The Montana Department of Corrections is asking a judge to dismiss a lawsuit by the American Civil Liberties Union that claims the Montana State Prison is violating an inmate’s free speech rights by refusing to deliver letters written to him in Spanish.
William Diaz-Wassmer, a 26-year-old Guatemalan who’s serving life in state prison for murder, robbery and arson committed in 2006, charged in a lawsuit filed June 30 that the prison has a discriminatory mail distribution policy.
According to prison policy, incoming mail must be screened for security threats, and returned to sender if it is written in code or in a language which prison officials cannot understand.

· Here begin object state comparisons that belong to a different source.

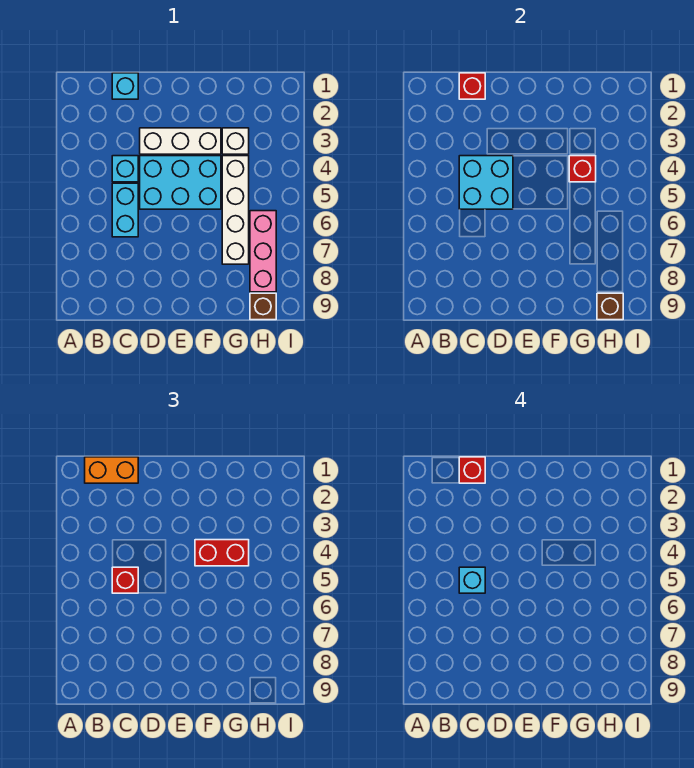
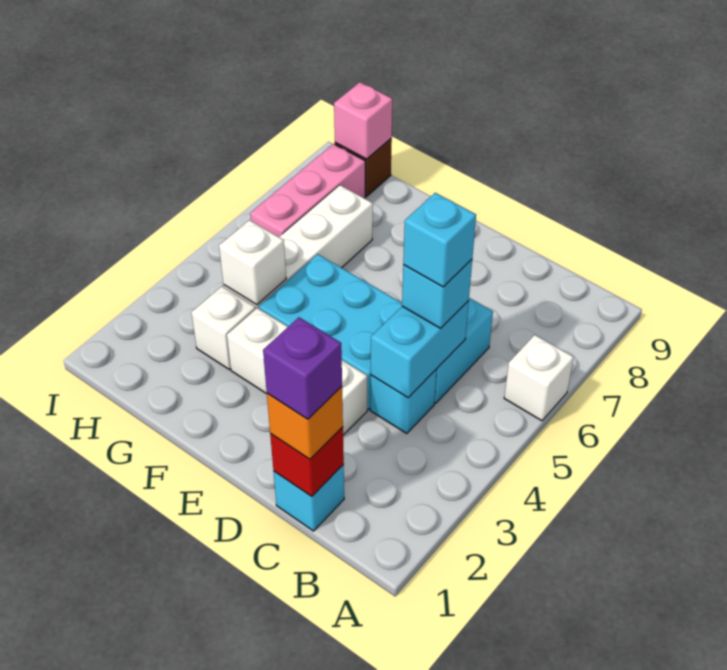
none -> white 1x1 brick [504,335,574,421]
orange 1x2 brick [85,457,138,483] -> orange 1x1 brick [267,387,343,459]
red 1x1 brick [459,457,485,483] -> purple 1x1 brick [263,317,342,419]
cyan 2x2 brick [459,156,513,209] -> cyan 1x2 brick [371,301,469,398]
red 1x1 brick [112,567,138,593] -> cyan 1x1 brick [402,260,472,328]
red 1x2 brick [195,540,249,566] -> none
red 1x1 brick [569,156,596,182] -> white 1x1 brick [219,220,286,305]
brown 1x1 brick [597,293,623,320] -> pink 1x1 brick [334,82,392,159]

"Inmate correspondence can be used to plot threats to the facility, its staff, other inmates and the public at large,” the state’s court filing explained. “Inmate correspondence written in code or in a language which prison officials cannot understand can be used to facilitate the commission of blackmail, extortion, escape plans, trafficking in contraband and prison assaults and disturbances."
Since no one at the prison speaks Spanish, the facility is compelled to return letters in Spanish to their senders, the prison said.
The prison said it does not have a discriminatory “English-only” policy on prisoners’ mail as charged, but is merely strapped for funds, the Associated Press reports. After a Spanish-speaking prison employee who used to translate the inmate’s letters left, budget cuts prevented the prison from hiring another interpreter, it claimed.
Furthermore, translation software is not up to the job, Ira Eakin, staff attorney for the Corrections Department, told Reuters.
Wassmer is fluent in English so he does not have to write in Spanish, and his family members understand some English.
"While it is true that prisoners do not lose all of their constitutional rights upon incarceration, some rights retained by free citizens are lost or necessarily diminished by imprisonment," Eakin said.